# field-echos

Project code for extracting neural population timescale from field potential data (LFP, ECoG, etc).

Paper is now published in eLife ([here][timescales_elife].)

    Gao, R., van den Brink, R. L., Pfeffer, T., & Voytek, B. (2020). Neuronal timescales are
    functionally dynamic and shaped by cortical microarchitecture. eLife, 9, e61277.

# Summary

**Neuronal timescales are functionally dynamic and shaped by cortical microarchitecture.**

In this project, we developed a method for measuring neuronal timescales from neural field potential data via [spectral parameterization][napp], and apply it to invasive ECoG data from humans and macaques. We find a gradient of neuronal timescales that increase from sensory/motor towards association brain regions, and further combine several other brain-wide structural, gene expression, and behavioral datasets to dissect the physiological factors that underly variations in timescale across the brain, as well as its change during behavior and aging.

# Data
This project uses several open datasets, thanks to the generosity and foresight of those that compile and share their data. See Table 1 in the paper for a list of all datasets used.

# Code
`./echo_utils.py` contains all the python helper functions used for subsequent analyses and visualizations.

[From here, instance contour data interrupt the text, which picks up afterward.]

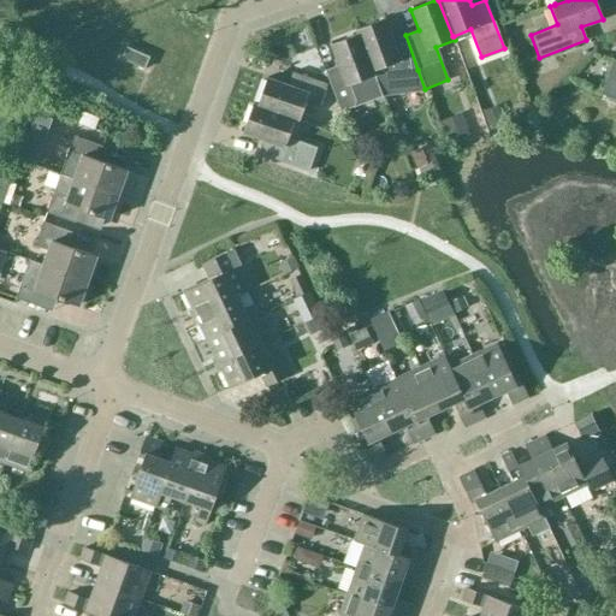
[(357,34),(378,92),(380,96),(381,96),(380,90),(398,84),(401,93),(422,84),(404,36),(391,41),(384,19),(355,30),(357,34)]
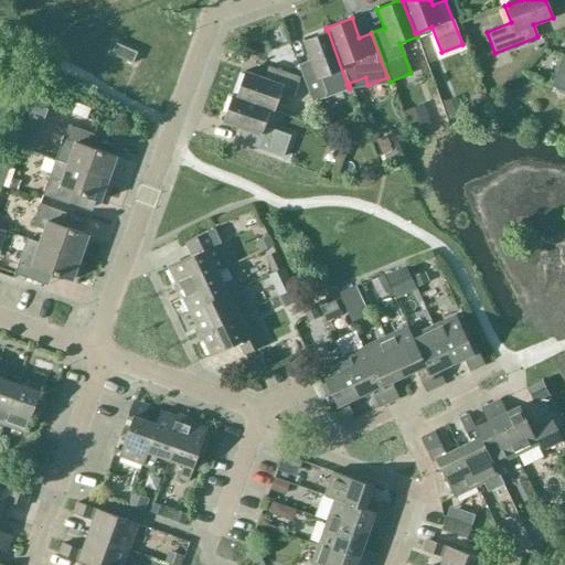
[(347,84),(328,31),(302,41),(310,60),(298,65),(311,102),(324,97),(327,92),(347,84)]
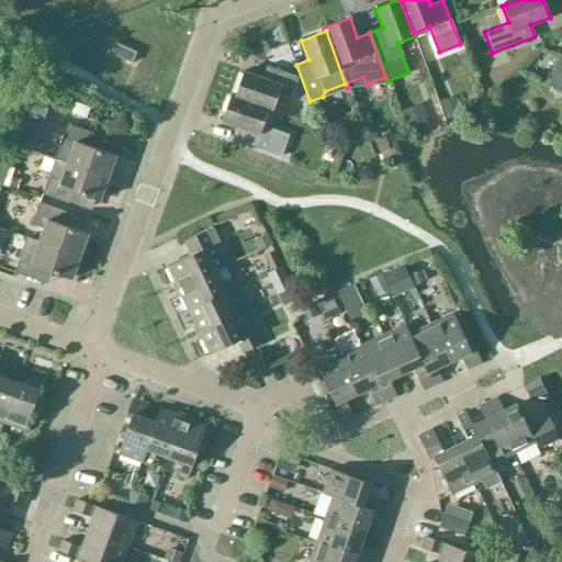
[(136,53),(114,43),(109,54),(131,64),(136,53)]
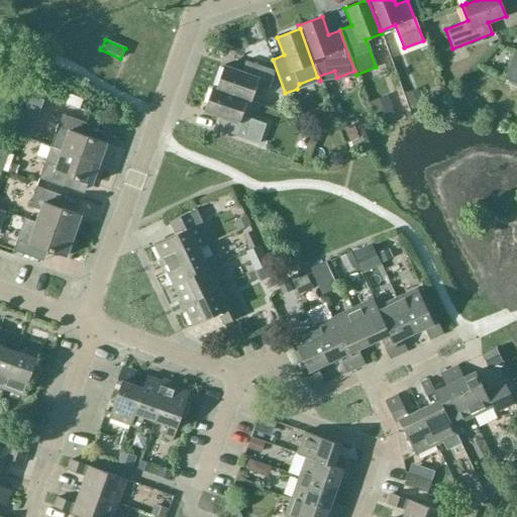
[(516,52),(514,50),(503,79),(516,84),(516,52)]
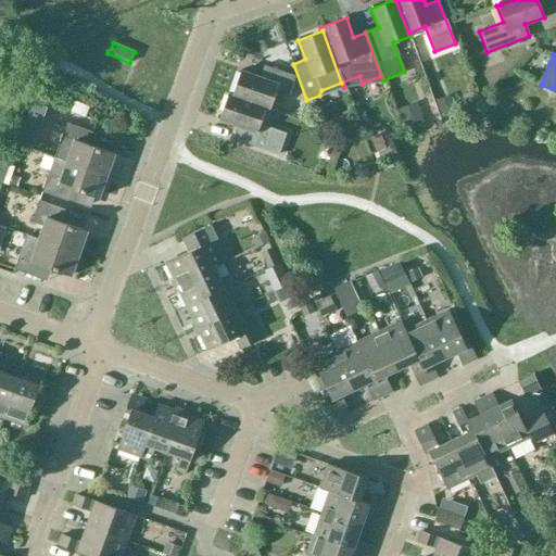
[(227,95),(269,110),(275,93),(287,97),(294,76),(263,65),(258,77),(240,71),(231,96),(227,93),(227,95)]
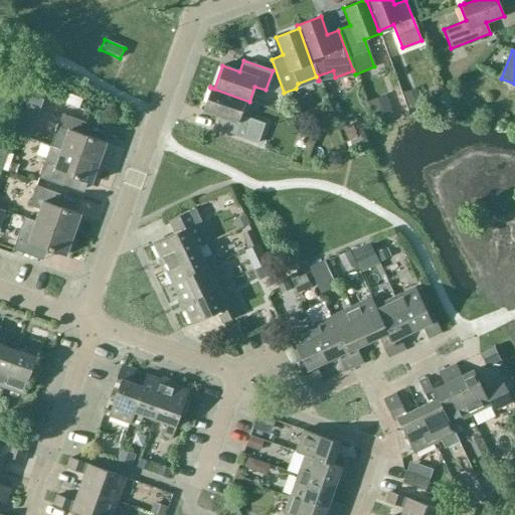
[(249,102),(210,88),(202,111),(220,117),(216,129),(258,143),(265,124),(240,115),(245,101),(249,102)]
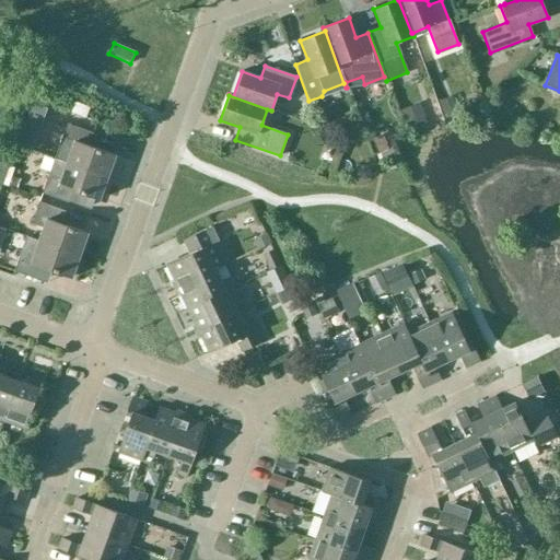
[(31,102),(26,116),(39,121),(45,106),(31,102)]
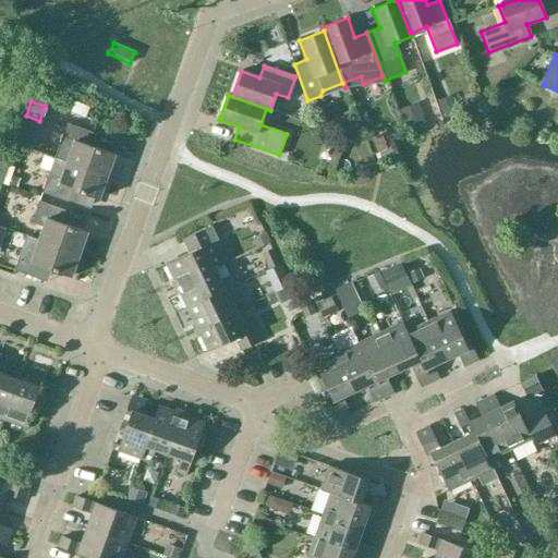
[(85,118),(89,107),(74,101),(71,111),(85,118)]
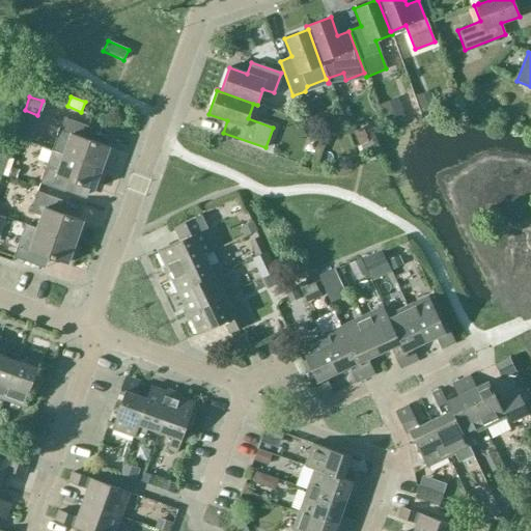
[(404,117),(397,98),(379,105),(387,124),(404,117)]
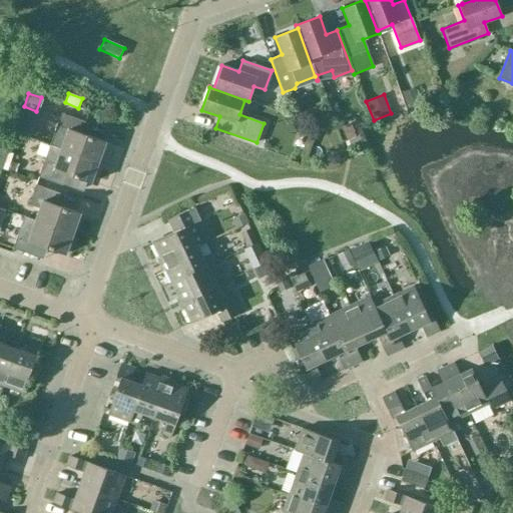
[(60,149),(98,162),(105,142),(80,133),(84,121),(60,113),(53,133),(65,137),(60,149)]
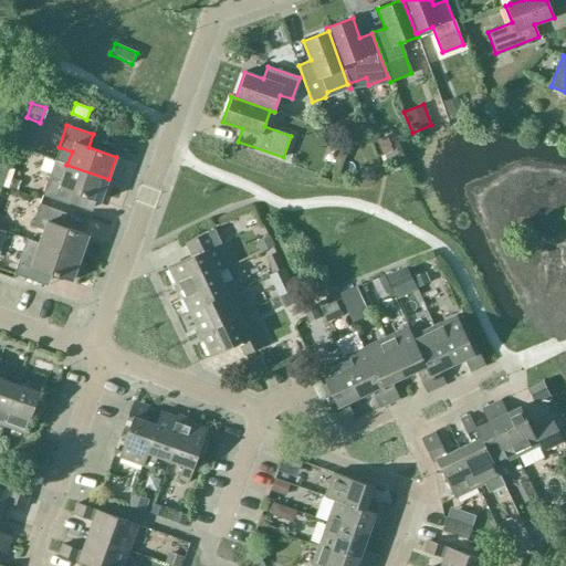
[(108,179),(66,165),(62,178),(50,174),(42,196),(69,205),(73,191),(100,201),(108,179)]
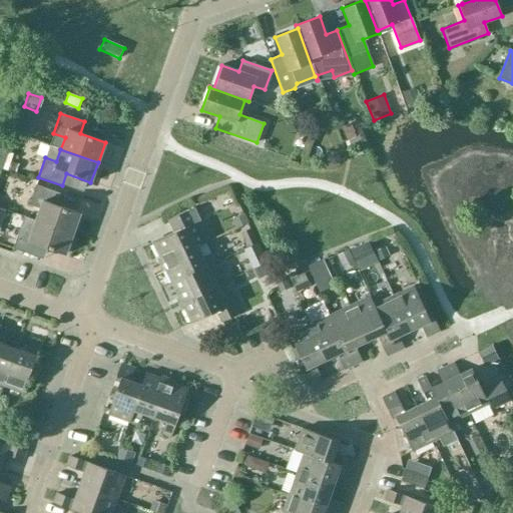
[(35,220),(72,233),(79,213),(55,204),(59,193),(35,184),(28,204),(39,208),(35,220)]
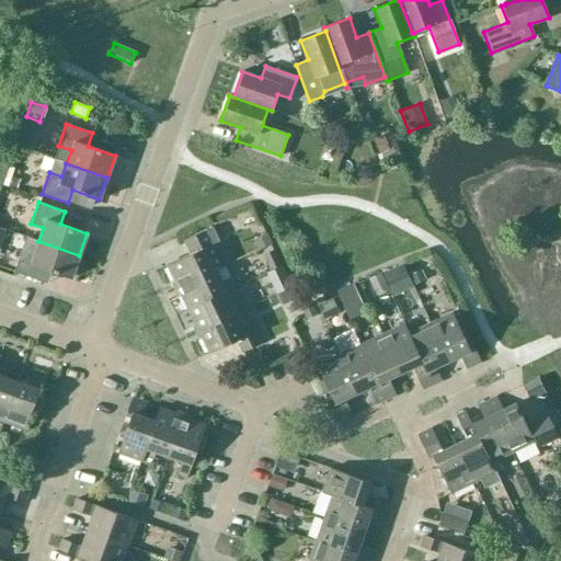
[(230,262),(213,227),(183,240),(190,254),(167,265),(173,281),(171,282),(174,289),(215,270),(230,262)]
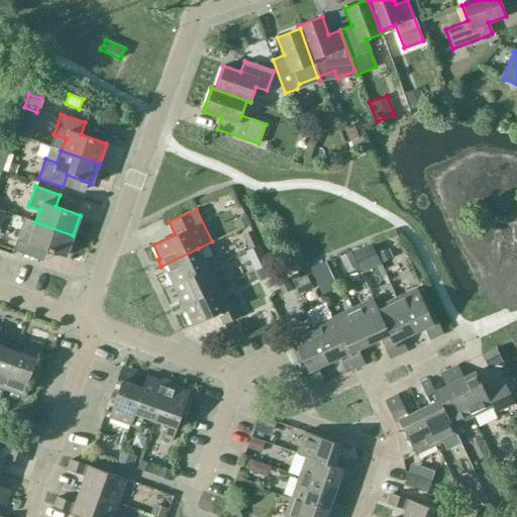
[(250,224),(246,215),(233,220),(238,230),(250,224)]
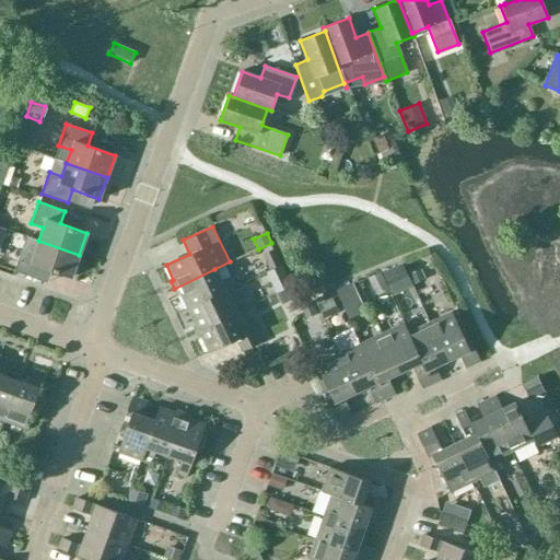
[(79,255),(38,241),(34,254),(21,249),(13,271),(39,280),(44,268),(71,277),(79,255)]
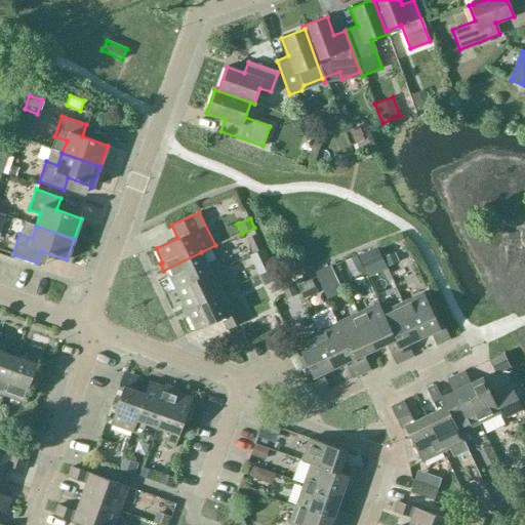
[(263,248),(256,233),(246,238),(252,252),(263,248)]
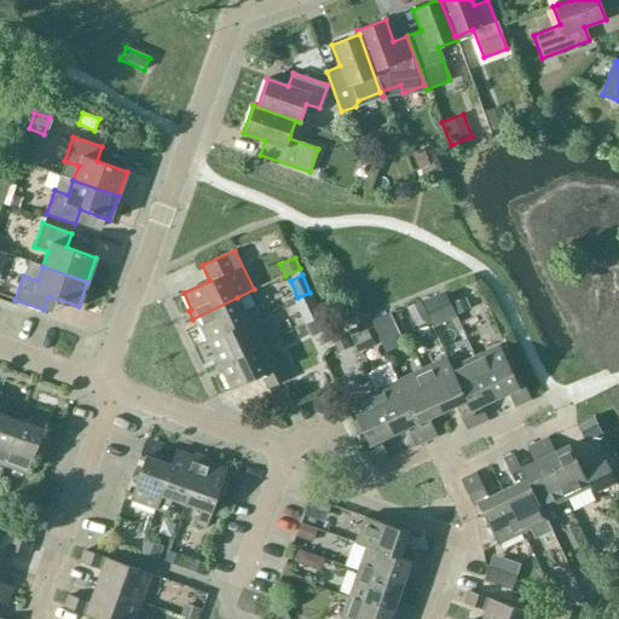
[(444,293),(421,302),(427,316),(450,307),(444,293)]
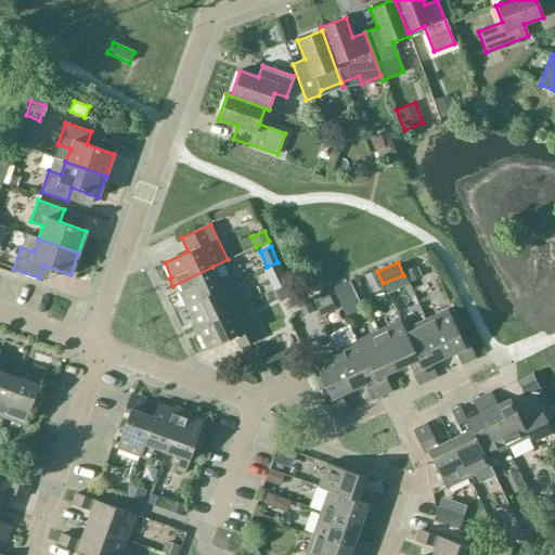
[(219,279),(213,267),(172,286),(176,293),(179,292),(185,306),(236,282),(232,273),(219,279)]
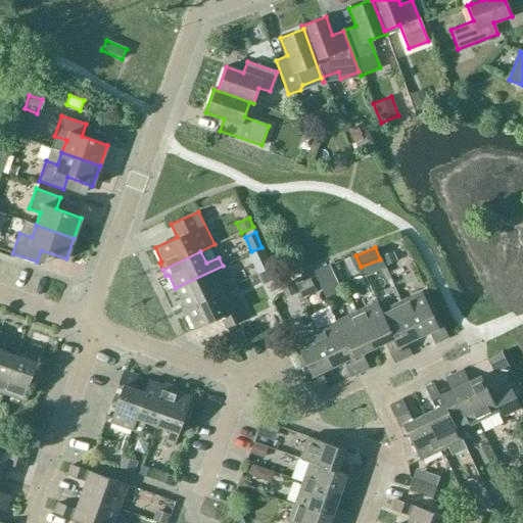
[(396,260),(392,251),(381,257),(385,266),(396,260)]
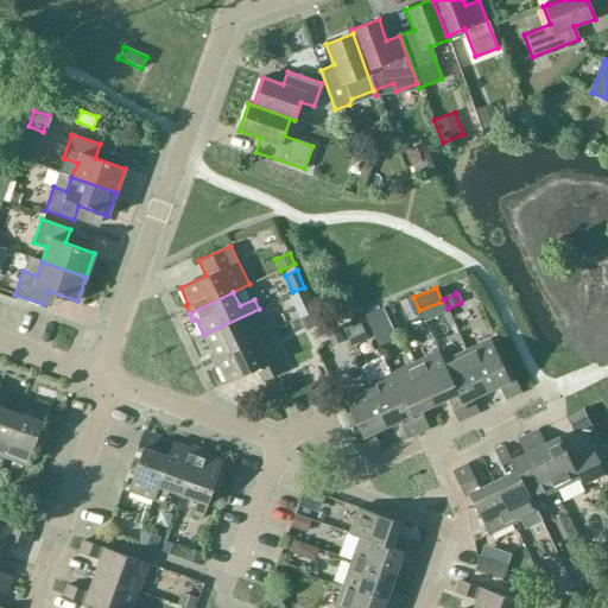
[(208,353),(211,360),(255,340),(249,325),(264,320),(259,309),(203,335),(210,352),(208,353)]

`./scripts/` contains analysis scripts that compute and parameterize the PSDs in each ECoG database.

`./data/` contains intermediate data tables and diagnostic plots.

`./notebook/` contains Jupyter notebook that explains the project and paper in its entirety, and produces the figures seen in the publication. See Table 2 in the paper for the notebook-figure correspondence.

Surface projection of T1w/T2w and gene expression data is done using Rudy's repository [here][surface_proj].